Defeating these weapons using the Iron Dome missile defense system may not make life 'normal' in the towns and villages that are under attack, but it does prevent injury and damage; and in time, the system may create a "new normal." The Israeli government has been thinking long and hard about Civil Defense, and often come up with a set of ingenious solutions. What may be more likely is that the Israeli people themselves will find ways to use the limited protection afforded by Iron Dome to adapt themselves to the danger.
The Iron Dome system consists of a pair of radars, a control center and two or three launchers for the "Tamir" interceptor missiles. The radars detect the enemy missile, and the control system decides within a few seconds if the missile is going to hit an inhabited area or not. If the missile is going to hit an empty field, then nothing is done and the rocket merely disturbs some dirt. But if the rocket is going to his a town or village, then one or two Tamir interceptors are fired, destroying the incoming rocket.
Published figures say that each Tamir costs between $25,000 and $40,000. As usual for cost estimates like this, they all depend on what is being counted as a cost, and what on assumptions the estimate is based. Yet if the cost question is looked at from the point of view of the attacker, and if the Nitze criteria are applied, an interesting picture emerges.

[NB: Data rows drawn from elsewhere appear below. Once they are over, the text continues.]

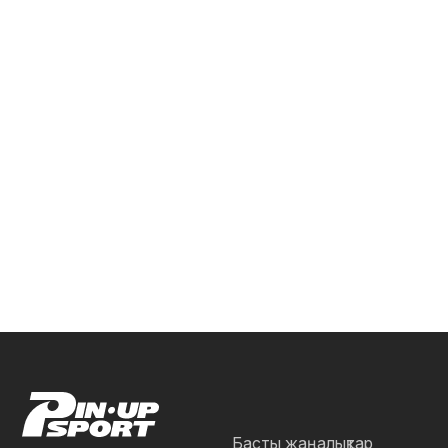
Басты жаңалықтар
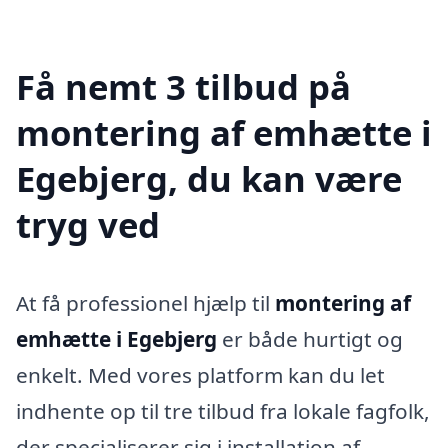
Få nemt 3 tilbud på
montering af emhætte i
Egebjerg, du kan være
tryg ved
At få professionel hjælp til
montering af
emhætte i Egebjerg
er både hurtigt og
enkelt. Med vores platform kan du let
indhente op til tre tilbud fra lokale fagfolk,
der specialiserer sig i installation af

What does it cost Hamas and Iran to fire a Katyusha at Israel from Gaza? Estimates of the cost of a single Katyusha range from $250 to several thousand, with the larger estimate being more probable. What this cost does not include is the price that Iran and Hamas have to pay to smuggle the weapon from Iran to Gaza. Bribes must be paid to officials in the Sudan, Egypt and Sinai. While Hamas obviously does not have to pay to use the tunnels it controls, it must spend large sums every month on the upkeep and repair of its underground infrastructure where the rockets are stored.
No one in Israel or in the US has an accurate picture of how much all of this costs, and how to include Hamas's military overhead costs in an estimate of what price it pays to fire each Katyusha at Israel.
Like the US debate in the 1980s over the Nitze criteria, the argument in Israel is only marginally about the cost effectiveness of the Defense system. At its core is a political debate over whether or not, and at what cost, to defend the citizenry from danger.